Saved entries
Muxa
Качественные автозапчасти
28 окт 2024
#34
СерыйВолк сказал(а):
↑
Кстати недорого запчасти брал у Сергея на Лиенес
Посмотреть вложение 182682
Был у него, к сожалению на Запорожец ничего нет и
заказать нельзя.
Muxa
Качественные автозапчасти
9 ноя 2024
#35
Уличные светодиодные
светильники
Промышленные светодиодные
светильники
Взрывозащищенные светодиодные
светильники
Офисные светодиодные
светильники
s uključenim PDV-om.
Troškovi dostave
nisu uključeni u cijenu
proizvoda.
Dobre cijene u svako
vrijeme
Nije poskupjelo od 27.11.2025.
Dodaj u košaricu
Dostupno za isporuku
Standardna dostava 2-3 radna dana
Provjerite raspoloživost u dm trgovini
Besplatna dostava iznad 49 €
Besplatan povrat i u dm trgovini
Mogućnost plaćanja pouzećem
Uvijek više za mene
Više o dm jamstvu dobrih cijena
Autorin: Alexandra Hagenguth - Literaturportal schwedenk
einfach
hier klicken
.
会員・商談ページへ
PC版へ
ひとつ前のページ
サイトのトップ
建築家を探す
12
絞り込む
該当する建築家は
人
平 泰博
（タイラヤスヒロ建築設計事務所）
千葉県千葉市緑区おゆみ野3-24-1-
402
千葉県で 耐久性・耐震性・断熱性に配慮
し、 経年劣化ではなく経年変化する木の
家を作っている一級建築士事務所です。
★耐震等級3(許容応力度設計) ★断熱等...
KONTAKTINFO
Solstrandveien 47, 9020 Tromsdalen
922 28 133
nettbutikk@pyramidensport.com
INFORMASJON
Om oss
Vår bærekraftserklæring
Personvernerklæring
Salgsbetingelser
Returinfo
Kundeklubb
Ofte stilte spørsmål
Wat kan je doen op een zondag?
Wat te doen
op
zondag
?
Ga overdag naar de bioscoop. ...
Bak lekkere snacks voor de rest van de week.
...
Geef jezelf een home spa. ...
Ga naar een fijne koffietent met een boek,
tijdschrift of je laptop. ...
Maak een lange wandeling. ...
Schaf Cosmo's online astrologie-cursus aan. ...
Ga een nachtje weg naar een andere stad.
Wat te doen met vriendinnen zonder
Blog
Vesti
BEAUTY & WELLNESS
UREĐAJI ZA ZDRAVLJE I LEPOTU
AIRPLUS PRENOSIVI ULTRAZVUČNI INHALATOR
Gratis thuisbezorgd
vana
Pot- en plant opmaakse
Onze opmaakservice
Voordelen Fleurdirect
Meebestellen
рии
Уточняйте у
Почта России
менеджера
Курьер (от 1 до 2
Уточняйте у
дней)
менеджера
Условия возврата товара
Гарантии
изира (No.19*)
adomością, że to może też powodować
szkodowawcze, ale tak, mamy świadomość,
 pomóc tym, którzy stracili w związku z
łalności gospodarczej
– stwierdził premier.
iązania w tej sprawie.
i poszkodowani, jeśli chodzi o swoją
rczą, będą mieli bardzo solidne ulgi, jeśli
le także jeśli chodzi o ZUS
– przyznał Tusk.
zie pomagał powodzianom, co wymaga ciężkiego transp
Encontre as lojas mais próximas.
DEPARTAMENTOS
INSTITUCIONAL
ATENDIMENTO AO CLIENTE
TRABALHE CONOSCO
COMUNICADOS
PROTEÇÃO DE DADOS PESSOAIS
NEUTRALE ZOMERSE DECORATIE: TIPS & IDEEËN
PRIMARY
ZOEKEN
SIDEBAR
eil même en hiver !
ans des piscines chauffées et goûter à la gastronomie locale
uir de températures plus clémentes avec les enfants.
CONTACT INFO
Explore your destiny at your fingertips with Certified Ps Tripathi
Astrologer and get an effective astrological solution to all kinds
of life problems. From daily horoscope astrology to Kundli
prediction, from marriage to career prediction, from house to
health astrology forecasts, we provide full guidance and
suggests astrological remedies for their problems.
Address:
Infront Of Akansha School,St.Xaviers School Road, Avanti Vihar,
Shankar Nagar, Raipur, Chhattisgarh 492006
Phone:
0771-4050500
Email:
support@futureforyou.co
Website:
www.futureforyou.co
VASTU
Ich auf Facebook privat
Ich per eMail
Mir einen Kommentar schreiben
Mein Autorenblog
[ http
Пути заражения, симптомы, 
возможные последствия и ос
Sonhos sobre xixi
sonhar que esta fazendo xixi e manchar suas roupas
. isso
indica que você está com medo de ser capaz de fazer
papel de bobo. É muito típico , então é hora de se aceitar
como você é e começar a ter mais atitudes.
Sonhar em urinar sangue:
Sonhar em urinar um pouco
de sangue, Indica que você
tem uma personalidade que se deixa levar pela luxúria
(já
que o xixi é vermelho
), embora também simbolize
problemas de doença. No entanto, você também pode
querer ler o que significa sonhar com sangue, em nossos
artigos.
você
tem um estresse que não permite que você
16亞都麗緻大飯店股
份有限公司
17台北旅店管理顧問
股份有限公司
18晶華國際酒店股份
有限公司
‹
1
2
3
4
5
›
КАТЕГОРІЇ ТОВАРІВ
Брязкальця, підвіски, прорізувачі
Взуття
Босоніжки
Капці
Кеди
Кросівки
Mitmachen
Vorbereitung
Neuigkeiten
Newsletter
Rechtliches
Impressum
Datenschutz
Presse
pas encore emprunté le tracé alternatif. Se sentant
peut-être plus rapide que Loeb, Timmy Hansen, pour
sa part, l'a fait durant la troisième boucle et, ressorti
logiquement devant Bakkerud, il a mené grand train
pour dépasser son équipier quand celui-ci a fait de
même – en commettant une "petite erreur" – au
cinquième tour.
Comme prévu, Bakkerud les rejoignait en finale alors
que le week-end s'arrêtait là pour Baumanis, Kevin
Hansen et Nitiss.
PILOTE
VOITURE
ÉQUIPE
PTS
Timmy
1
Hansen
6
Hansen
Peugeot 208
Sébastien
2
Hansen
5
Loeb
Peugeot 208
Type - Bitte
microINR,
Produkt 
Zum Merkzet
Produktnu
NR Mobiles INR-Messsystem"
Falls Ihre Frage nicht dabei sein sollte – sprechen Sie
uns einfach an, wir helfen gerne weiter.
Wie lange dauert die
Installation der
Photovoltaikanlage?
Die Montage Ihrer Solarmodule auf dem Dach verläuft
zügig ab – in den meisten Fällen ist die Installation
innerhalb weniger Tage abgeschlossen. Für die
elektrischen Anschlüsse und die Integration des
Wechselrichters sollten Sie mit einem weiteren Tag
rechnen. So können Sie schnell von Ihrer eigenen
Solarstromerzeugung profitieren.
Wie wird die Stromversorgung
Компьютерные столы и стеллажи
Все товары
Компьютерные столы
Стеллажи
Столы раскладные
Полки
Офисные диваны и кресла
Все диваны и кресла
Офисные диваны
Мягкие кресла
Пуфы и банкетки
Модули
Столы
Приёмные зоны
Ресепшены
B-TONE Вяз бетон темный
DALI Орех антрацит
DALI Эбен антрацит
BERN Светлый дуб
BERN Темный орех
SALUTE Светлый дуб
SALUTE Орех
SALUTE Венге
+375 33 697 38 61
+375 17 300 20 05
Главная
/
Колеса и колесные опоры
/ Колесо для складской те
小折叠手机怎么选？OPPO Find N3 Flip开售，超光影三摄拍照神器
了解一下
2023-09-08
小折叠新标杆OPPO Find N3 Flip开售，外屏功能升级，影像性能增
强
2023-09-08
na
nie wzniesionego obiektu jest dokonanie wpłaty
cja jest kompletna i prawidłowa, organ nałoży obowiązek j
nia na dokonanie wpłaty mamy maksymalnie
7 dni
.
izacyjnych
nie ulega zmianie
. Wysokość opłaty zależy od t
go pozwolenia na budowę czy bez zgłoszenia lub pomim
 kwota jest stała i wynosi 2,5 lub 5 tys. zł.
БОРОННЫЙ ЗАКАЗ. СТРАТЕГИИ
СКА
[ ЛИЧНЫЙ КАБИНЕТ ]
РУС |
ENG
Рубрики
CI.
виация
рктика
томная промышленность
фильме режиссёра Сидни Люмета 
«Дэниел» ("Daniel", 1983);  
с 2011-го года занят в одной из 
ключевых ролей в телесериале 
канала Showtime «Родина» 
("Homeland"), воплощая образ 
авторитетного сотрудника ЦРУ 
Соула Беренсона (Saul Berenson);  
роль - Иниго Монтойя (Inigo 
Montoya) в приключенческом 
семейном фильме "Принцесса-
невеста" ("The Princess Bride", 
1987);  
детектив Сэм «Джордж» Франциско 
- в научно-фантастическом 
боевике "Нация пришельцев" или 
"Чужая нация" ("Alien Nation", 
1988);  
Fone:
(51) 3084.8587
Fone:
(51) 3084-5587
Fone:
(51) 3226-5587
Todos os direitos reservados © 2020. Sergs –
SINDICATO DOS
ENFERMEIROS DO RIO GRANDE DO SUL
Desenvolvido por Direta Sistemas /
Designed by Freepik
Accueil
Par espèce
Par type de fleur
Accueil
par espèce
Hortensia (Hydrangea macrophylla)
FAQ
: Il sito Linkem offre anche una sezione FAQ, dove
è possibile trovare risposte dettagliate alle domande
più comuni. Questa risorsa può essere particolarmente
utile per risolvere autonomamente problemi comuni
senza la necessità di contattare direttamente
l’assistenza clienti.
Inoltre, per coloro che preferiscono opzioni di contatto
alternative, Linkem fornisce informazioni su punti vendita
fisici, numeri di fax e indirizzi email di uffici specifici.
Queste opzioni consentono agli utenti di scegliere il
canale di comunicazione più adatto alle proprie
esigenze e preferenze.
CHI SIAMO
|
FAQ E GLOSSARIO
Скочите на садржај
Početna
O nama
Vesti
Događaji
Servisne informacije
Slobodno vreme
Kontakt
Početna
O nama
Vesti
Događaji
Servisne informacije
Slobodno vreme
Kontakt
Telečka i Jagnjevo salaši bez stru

What the exercise asks: Write out the records from the start through the line containing "Više o dm jamstvu dobrih cijena", keeping that line and copying each line without change.

Exercise answer:
Muxa
Качественные автозапчасти
28 окт 2024
#34
СерыйВолк сказал(а):
↑
Кстати недорого запчасти брал у Сергея на Лиенес
Посмотреть вложение 182682
Был у него, к сожалению на Запорожец ничего нет и
заказать нельзя.
Muxa
Качественные автозапчасти
9 ноя 2024
#35
Уличные светодиодные
светильники
Промышленные светодиодные
светильники
Взрывозащищенные светодиодные
светильники
Офисные светодиодные
светильники
s uključenim PDV-om.
Troškovi dostave
nisu uključeni u cijenu
proizvoda.
Dobre cijene u svako
vrijeme
Nije poskupjelo od 27.11.2025.
Dodaj u košaricu
Dostupno za isporuku
Standardna dostava 2-3 radna dana
Provjerite raspoloživost u dm trgovini
Besplatna dostava iznad 49 €
Besplatan povrat i u dm trgovini
Mogućnost plaćanja pouzećem
Uvijek više za mene
Više o dm jamstvu dobrih cijena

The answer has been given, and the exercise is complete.